EXERCISE TEXT —
----------

Hyperacute rejection occurs immediately post-operatively and is secondary
to preformed antibodies. This type of rejection is irreversible but is
rare in the modern era due to close allogenic matching between donor and
host. Acute rejection is much more common and usually occurs 5 days to
years following transplant. Acute rejection is an important cause of early
deterioration and is predominantly cell mediated (T cell). Scintigraphy
usually shows reduced perfusion while function is relatively maintained.
Biopsy may be required for diagnosis. Acute rejection often responds to
anti-rejection therapy.
Immediate post-operative complications can include the “surgical" complications
of urine leak, vascular or ureteral obstruction/stenosis, and hematoma.
For urine leaks, early scintigraphic images can show cold areas. Delayed
views are the key to diagnosis and often show gradual fill-in of these
cold regions. Urine leaks need immediate treatment. Hematomas can present
as non-specific cold areas and are difficult to diagnose with scintigraphy.
Ureteral obstruction can be particularly difficult to diagnose and often
require a multi-modality approach. For obstruction, scintigraphy usually
shows a rising renogram curve, prominent renal pelvis, and normal perfusion
(early in obstruction). Poorly functioning grafts may not show a dilated
pelvis. Ultrasound (US) can play a crucial role in diagnosing post-operative
complications, often directly visualizing fluid collections, dilated collecting
systems, and vascular stenosis.
Delayed complications
Delayed complications can include lymphoceles, chronic rejection, cyclosporin
toxicity, recurrent disease, renal artery stenosis, and ureteral stenosis.
Lymphoceles usually develop several weeks to months post-operatively and
often appear as simple fluid collections on US. Lymphoceles can exert significant
pressure effects and cause vascular and ureteral compromise. They may require
drainage and/or sclerosis. Although cold regions on scintigrams can represent
lymphoceles, scintigrams should not be used for the primary diagnosis of
this complication. Chronic rejection is a slow, irreversible process, and
is inadequately understood. Antirejection drugs are not very effective
for this condition. Renal scintigraphy shows decreased perfusion and function,
but biopsy is often required for definitive diagnosis. Chronic rejection
can often not be differentiated by scintigraphy from cyclosporin toxicity,
renal artery stenosis, or ureteral stenosis. Ultrasound, biopsy, and lab
work (cyclosporin levels) may be helpful in evaluating chronic post-transplant
complications.

----------

LISTED RECORDS —
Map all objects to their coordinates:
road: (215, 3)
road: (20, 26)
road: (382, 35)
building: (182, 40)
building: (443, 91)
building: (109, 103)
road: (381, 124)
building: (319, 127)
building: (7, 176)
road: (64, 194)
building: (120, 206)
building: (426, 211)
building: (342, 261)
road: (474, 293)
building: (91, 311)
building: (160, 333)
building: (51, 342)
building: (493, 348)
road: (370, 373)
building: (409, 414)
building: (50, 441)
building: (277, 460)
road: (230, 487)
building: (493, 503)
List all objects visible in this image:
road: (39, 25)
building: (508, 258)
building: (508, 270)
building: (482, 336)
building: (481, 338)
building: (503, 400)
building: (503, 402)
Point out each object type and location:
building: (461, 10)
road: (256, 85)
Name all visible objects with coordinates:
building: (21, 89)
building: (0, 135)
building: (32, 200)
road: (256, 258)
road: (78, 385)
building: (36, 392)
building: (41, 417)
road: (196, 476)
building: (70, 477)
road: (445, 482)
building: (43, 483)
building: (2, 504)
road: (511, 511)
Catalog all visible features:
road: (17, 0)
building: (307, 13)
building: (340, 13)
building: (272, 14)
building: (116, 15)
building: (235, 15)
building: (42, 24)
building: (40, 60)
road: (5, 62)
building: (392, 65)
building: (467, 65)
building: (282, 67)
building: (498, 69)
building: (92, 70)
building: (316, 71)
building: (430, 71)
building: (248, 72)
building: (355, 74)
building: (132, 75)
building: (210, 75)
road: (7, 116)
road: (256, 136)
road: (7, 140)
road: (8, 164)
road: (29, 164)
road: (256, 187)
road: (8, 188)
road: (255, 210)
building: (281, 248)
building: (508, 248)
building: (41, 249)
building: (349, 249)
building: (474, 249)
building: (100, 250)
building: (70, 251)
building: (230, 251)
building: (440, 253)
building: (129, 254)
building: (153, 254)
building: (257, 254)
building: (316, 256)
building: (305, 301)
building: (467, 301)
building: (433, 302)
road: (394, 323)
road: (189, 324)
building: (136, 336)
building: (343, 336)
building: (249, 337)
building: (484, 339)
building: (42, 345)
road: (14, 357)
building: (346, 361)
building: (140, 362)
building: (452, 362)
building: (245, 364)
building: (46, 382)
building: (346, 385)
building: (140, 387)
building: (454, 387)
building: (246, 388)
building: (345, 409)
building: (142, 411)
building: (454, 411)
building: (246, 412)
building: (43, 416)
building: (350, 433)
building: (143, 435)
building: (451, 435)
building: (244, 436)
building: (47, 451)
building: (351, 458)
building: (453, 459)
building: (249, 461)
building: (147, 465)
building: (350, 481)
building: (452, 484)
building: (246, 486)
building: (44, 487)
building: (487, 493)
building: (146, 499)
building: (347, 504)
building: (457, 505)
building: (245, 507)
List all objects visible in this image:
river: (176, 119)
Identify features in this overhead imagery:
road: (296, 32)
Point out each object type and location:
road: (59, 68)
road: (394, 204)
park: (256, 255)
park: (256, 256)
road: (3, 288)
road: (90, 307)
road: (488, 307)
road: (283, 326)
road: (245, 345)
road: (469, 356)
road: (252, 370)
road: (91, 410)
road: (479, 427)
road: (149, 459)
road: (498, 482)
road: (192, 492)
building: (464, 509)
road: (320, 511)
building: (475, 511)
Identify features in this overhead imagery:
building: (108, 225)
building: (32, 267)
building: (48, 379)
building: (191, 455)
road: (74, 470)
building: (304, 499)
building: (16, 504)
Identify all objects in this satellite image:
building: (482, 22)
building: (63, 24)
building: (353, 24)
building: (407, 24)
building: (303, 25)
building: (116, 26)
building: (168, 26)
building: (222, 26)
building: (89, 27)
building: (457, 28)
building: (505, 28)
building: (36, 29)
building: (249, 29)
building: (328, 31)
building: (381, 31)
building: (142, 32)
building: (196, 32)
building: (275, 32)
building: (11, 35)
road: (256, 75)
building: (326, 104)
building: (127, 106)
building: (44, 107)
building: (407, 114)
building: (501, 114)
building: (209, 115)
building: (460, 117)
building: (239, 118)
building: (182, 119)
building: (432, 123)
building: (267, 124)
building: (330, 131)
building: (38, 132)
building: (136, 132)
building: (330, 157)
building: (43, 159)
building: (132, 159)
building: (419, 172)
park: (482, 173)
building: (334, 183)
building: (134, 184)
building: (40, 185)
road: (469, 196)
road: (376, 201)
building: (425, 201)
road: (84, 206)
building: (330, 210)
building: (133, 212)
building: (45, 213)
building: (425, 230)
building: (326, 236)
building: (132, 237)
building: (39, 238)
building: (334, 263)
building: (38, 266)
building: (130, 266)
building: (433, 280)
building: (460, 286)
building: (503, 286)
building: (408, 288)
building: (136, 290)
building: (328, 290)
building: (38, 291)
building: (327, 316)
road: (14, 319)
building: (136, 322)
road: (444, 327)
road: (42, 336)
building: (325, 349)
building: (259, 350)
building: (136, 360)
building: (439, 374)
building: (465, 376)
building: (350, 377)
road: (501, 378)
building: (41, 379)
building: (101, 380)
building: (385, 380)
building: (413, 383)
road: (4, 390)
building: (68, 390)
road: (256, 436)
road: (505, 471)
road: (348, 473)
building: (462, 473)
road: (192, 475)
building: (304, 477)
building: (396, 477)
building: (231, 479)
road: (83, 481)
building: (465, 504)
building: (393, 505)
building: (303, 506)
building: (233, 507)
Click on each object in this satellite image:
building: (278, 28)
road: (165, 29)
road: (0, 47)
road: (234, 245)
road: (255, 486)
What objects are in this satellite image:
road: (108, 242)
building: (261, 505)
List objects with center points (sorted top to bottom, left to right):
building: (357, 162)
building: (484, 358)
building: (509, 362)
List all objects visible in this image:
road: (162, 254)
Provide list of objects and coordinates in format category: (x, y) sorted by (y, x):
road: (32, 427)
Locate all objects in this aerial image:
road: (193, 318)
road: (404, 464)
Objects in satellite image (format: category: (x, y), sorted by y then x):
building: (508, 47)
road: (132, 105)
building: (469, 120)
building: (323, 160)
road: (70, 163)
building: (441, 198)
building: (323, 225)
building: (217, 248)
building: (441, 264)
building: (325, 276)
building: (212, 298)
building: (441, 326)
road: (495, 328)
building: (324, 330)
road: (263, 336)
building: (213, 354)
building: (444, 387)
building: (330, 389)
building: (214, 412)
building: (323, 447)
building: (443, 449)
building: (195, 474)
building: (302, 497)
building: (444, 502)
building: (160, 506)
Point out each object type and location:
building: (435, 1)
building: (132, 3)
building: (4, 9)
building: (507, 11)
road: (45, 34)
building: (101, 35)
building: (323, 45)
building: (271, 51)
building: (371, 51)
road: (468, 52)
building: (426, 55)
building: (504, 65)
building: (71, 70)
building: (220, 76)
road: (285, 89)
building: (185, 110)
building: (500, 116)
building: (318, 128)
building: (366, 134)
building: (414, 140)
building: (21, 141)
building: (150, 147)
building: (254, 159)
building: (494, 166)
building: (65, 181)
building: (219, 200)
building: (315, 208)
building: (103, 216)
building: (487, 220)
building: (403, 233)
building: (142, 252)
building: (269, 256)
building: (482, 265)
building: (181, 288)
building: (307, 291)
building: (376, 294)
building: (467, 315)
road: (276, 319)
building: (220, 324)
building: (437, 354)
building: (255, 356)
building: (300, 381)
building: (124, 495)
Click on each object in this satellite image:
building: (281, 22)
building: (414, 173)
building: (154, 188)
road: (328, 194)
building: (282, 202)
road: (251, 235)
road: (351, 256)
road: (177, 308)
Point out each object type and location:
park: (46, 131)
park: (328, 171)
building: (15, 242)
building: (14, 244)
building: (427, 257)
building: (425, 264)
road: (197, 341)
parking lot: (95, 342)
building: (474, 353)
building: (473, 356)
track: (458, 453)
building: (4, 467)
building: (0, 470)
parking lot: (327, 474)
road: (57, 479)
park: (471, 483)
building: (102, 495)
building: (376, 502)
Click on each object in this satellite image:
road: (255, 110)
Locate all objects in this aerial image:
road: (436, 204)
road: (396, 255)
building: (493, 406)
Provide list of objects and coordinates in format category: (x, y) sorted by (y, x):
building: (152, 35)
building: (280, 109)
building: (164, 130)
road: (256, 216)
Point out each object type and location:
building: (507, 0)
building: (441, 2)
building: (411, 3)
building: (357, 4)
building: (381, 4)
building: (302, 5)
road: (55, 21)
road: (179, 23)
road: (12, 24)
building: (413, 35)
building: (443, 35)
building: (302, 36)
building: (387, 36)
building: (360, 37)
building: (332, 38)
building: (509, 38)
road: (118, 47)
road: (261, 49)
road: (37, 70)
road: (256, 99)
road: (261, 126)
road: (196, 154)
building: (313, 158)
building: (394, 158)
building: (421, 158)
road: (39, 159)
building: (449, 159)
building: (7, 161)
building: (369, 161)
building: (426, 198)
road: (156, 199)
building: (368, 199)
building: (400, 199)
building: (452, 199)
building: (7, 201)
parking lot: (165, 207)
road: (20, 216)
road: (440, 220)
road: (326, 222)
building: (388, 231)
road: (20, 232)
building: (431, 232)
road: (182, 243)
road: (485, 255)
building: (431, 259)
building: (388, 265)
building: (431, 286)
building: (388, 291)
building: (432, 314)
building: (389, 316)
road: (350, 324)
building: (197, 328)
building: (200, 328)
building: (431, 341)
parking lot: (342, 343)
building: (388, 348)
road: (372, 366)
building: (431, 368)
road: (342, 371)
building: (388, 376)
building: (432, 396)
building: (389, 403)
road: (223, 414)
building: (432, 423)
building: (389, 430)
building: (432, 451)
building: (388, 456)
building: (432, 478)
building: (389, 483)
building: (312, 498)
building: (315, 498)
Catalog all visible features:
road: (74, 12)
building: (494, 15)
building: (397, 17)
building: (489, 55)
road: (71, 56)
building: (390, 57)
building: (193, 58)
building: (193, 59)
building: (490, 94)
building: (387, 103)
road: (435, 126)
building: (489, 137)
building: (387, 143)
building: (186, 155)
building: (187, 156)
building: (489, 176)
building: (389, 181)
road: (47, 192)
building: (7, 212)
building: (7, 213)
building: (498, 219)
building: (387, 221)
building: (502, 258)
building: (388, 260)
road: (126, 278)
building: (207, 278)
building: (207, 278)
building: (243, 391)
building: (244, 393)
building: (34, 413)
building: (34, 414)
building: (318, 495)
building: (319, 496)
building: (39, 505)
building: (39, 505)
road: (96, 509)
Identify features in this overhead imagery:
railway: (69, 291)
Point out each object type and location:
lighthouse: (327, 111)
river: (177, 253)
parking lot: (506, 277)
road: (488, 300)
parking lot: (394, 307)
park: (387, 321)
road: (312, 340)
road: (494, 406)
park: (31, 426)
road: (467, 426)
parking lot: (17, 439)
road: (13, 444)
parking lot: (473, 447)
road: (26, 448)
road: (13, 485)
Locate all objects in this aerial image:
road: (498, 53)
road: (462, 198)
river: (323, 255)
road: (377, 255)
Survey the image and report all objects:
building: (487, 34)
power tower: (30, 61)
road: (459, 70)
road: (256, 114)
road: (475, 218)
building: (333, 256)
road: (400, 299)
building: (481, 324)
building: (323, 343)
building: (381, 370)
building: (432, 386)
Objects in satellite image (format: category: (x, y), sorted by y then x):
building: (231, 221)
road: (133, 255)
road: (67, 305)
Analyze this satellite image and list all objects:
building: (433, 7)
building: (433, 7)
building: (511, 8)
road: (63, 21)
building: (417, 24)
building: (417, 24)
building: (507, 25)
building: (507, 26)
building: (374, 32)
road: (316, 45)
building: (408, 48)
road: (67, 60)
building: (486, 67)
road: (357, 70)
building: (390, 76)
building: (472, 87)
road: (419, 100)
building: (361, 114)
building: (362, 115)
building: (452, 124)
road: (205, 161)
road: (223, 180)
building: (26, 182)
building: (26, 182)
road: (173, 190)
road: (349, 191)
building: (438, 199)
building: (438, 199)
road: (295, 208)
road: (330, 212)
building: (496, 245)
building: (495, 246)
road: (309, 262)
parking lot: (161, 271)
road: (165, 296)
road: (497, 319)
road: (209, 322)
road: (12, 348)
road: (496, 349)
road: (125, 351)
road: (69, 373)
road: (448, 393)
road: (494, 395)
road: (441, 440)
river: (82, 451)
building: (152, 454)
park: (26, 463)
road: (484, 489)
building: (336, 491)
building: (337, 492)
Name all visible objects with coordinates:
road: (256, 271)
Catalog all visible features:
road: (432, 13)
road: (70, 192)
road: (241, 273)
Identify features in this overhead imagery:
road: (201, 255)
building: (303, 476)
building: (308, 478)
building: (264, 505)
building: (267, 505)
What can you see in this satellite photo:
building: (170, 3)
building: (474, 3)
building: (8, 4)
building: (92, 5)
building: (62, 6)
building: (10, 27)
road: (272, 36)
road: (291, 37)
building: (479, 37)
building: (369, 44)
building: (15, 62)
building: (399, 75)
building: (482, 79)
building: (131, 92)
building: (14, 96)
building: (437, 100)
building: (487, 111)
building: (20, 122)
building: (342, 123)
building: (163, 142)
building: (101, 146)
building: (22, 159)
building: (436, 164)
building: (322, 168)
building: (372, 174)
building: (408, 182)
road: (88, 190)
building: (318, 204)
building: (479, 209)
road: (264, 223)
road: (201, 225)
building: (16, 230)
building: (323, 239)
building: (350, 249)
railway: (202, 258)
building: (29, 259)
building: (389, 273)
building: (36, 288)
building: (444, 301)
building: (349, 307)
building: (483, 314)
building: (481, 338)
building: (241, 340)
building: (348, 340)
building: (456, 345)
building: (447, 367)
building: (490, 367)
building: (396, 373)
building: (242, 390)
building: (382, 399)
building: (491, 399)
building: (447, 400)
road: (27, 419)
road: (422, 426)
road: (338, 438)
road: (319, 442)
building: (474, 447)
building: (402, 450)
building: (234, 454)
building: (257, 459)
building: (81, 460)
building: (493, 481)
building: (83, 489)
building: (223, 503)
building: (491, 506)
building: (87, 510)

----------

TASK BRIEF —
Answer these from the transplant text:
(a) What causes hyperacute rejection?
(b) Which scintigraphic views are the key to diagnosing a urine leak?
(c) When do lymphoceles usually develop after surgery?
The records are separate material and have no connection to the text on kidney transplant complications.

ANSWER BELOW —
(a) Preformed antibodies.
(b) Delayed views.
(c) Several weeks to months after the operation.